**Source excerpt**
------------

Next up: Manaresi Marrone blend, from Florence - 70% Arabica / 30% Robusta.

This is their "full bodied, intensive" blend, which most brands seem to offer, sitting beneath the Oro blend (I am trying in vain to make sense of the Italian way of naming beans!).

This one's another winner, definitely worth a try if you like an occasional "punch you in the face" Italian espresso. With the risk of sounding like a broken record: leather, brandy-like booze, a dry bitterness, and a hint of tobacco. This one really stays on your tongue for ages after drinking it!


----------



## lake_m (Feb 4, 2017)

CoolingFlush said:


> Next up: Manaresi Marrone blend, from Florence - 70% Arabica / 30% Robusta.
> 
> This is their "full bodied, intensive" blend, which most brands seem to offer, sitting beneath the Oro blend (I am trying in vain to make sense of the Italian way of naming beans!).
> 
> This one's another winner, definitely worth a try if you like an occasional "punch you in the face" Italian espresso. With the risk of sounding like a broken record: leather, brandy-like booze, a dry bitterness, and a hint of tobacco. This one really stays on your tongue for ages after drinking it!

------------

**Material supplied**

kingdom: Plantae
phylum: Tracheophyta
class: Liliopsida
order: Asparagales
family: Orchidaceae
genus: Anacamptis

------------

**What is required**
Carry the espresso forum thread forward from its last line. The records have no connection to the espresso forum thread.

**The output**
 Where did you purchase this from?


----------



## CoolingFlush (Aug 4, 2019)

lake_m said:


> Where did you purchase this from?


 I took a punt on it in TK Maxx - risky I know, but with a best before date of November 2021 I figured it was only a month old, and worth a go at £3.99


----------



## Morningfuel (May 19, 2016)

This has been a fun read!

LadyMorningFuel likes a medium Italian-ish blend, like the black Robin House blend or the Italian Job from rave. I might try a bargain bin one and see how it goes!


----------



## CoolingFlush (Aug 4, 2019)

Morningfuel said:


> I might try a bargain bin one and see how it goes!


 Give it a bash and let us know! There is plenty of awful coffee available there for sure, but if you google carefully and happen upon a fresh(ish) pack, there is occasionally some good stuff.


----------



## andrewparkeruk (Feb 14, 2016)

An interesting topic, thank you, and highly relevant to me.

I am not particularly knowledgeable about coffee. Spouse and I drink cafetiere/French press coffee in the morning, which I grind using a Baratza Virtuoso (clockwork timer model) on the most coarse setting.

I have been buying beans from the same roaster for many years ... first knew them in the 1980s when I was a partner in a cafe. Their business has changed lots in the intervening years, it is the same in 'name only'. Over the past few years the product I order, their Continental Roast, has become increasingly light, to the point where I am (apparently) their only customer who does prefer something darker, and so I will be looking for a new supplier.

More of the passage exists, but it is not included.